Complete Genome Sequence of Chryseobacterium sp. Strain StRB126, an N-Acylhomoserine Lactone-Degrading Bacterium Isolated from Potato Root.

Chryseobacterium sp. strain StRB126 was isolated from a potato root and showed N-acylhomoserine lactone-degrading activity. Here, we present the complete 5,503,743-bp genome sequence of StRB126, which has a G+C content of 35.6% and carries 4,828 protein-coding genes, six rRNA operons, and 80 tRNA genes.

GENOME ANNOUNCEMENT

The genus Chryseobacterium is a member of the Cytophaga-Flavobacterium-Bacteroides (CFB) group and comprises a heterogeneous group of nonmotile, oxidase-positive, nonfermentative or slowly fermentative Gram-negative bacteria (1). In many Gram-negative bacteria, N-acylhomoserine lactones (AHLs) have been identified as signal compounds involved in quorum sensing (2). Many Gram-negative plant pathogens produce AHLs and regulate their virulence by AHL-mediated quorum sensing (3). We have reported that a number of AHL-degrading bacteria were isolated from potato roots, and the dominant isolates were assigned to the genus Chryseobacterium (4). We also cloned the aidC gene from the genomic library of Chryseobacterium sp. strain StRB126, which has AHL-lactonase activity and shows high homology with the metallo-β-lactamase superfamily (5). In a previous study of the genus Chryseobacterium, the whole-genome shotgun sequences of Chryseobacterium gleum ATCC 35910, have been deposited in DDBJ/EMBL/GenBank databases (accession no. ACKQ02000001 to ACKQ02000007). In this study, we determined the complete genome sequence of Chryseobacterium sp. strain StRB126.

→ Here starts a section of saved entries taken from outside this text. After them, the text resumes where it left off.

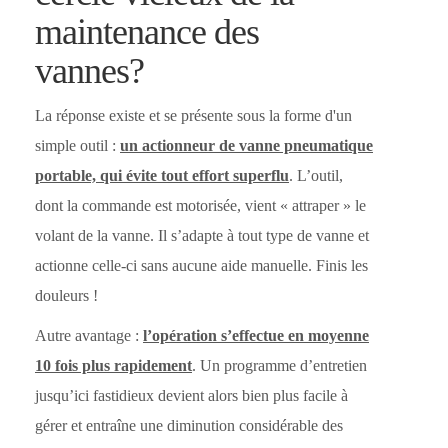
maintenance des
vannes?
La réponse existe et se présente sous la forme d'un
simple outil :
un actionneur de vanne pneumatique
portable, qui évite tout effort superflu
. L’outil,
dont la commande est motorisée, vient « attraper » le
volant de la vanne. Il s’adapte à tout type de vanne et
actionne celle-ci sans aucune aide manuelle. Finis les
douleurs !
Autre avantage :
l’opération s’effectue en moyenne
10 fois plus rapidement
. Un programme d’entretien
jusqu’ici fastidieux devient alors bien plus facile à
gérer et entraîne une diminution considérable des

Single- and paired-end whole-genome shotgun sequencing of StRB126 was performed using a Roche Genome Sequencer FLX Titanium pyrosequencing technology (6) by Eurofins Genomics (Tokyo, Japan). We produced 896,121 reads with an average read length of 154 bases. The total number of sequenced bases is 138,356,743, representing a sequencing depth of 25×. Using the Celera Assembler version 5.3, these reads were assembled into one large scaffolds including 29 large contigs (>1,000 bp). Gap closure was attempted using gap-spanning clones and PCR products. Prediction of putative coding sequences and gene annotation were done using the Microbial Genome Annotation Pipeline (http://www.migap.org/). Briefly, protein-coding sequences (CDSs) were predicted by the combined use of MetaGeneAnnotator (7), RNAmmer (8), tRNAScan (9), and BLAST (10).

The complete genomic information of the Chryseobacterium sp. strain StRB126 is contained on a single circular chromosome of 5,503,743 bp with an average G+C content of 35.6%. The genome contains 4,828 protein-coding genes, six rRNA operons, and 80 tRNA genes. The aidC gene (CHSO_3121), which has been identified from the genomic library of StRB126, was found as a single copy in the complete genome. Another predicted coding sequence (CHSO_0423), which encoded 310 amino acids, showed 31.3% identity to the AidC. Many AHL-degrading genes have been cloned and characterized from various bacteria (11). We searched for the homologs of the reported AHL-degrading genes in the complete genome of StRB126. One coding sequence (CHSO_1918), which encoded 522 amino acids, showed partial similarity to the reported AHL-lactonase, AttM/AiiB family from Agrobacterium tumefaciens (12). There is the possibility that these genes work as AHL-degrading genes and disrupt quorum sensing in the plant pathogens.

Nucleotide sequence accession number.

The complete genome sequence of Chryseobacterium sp. strain StRB126 has been deposited in the DDBJ/EMBL/GenBank databases under accession no. AP014624.